[EXTRACTED RECORDS Boundary: Start]

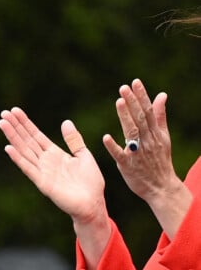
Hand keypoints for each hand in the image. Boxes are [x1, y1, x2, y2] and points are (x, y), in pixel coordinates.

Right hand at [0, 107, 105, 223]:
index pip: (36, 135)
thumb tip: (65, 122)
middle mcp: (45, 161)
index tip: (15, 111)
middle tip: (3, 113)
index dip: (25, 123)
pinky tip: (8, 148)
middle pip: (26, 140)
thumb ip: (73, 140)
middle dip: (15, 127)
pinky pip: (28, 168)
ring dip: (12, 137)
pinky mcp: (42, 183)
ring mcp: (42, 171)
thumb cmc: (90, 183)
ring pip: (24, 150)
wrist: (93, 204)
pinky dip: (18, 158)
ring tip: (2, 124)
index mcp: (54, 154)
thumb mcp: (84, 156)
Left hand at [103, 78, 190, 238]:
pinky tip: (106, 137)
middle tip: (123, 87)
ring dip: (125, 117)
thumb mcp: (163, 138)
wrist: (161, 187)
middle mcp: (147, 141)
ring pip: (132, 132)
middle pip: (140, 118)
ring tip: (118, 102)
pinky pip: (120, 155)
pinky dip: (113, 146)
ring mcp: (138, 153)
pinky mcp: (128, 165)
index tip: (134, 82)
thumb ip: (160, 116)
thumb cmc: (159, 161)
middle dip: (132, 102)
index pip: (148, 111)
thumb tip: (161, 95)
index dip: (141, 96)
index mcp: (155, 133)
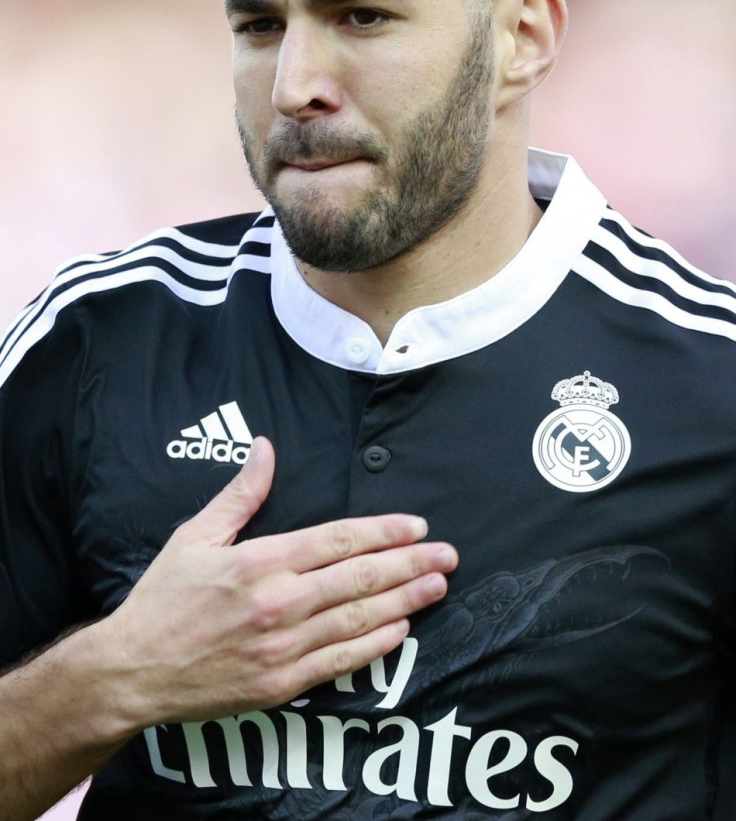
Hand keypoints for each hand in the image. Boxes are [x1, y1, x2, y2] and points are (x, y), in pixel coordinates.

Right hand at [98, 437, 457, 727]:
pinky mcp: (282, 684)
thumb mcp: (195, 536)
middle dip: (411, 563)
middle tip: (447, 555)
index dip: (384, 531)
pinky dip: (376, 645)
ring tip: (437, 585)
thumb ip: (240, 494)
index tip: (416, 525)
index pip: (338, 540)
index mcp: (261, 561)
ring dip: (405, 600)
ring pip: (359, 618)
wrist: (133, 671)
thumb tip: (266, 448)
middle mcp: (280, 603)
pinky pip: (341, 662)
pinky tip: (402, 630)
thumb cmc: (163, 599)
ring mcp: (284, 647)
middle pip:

[EXTRACTED RECORDS Boundary: End]

REQUIRED WORK = From the records given above, copy all lines containing "ring".

ANSWER BOX =
ring dip: (12, 137)
ring mcp: (42, 171)
ring pip: (24, 150)
ring tip: (2, 124)
ring dip: (125, 117)
ring pip: (132, 132)
ring tip: (118, 102)
ring mcp: (138, 153)
ring tip: (437, 585)
ring dip: (405, 600)
ring pip: (359, 618)
ring mcp: (284, 647)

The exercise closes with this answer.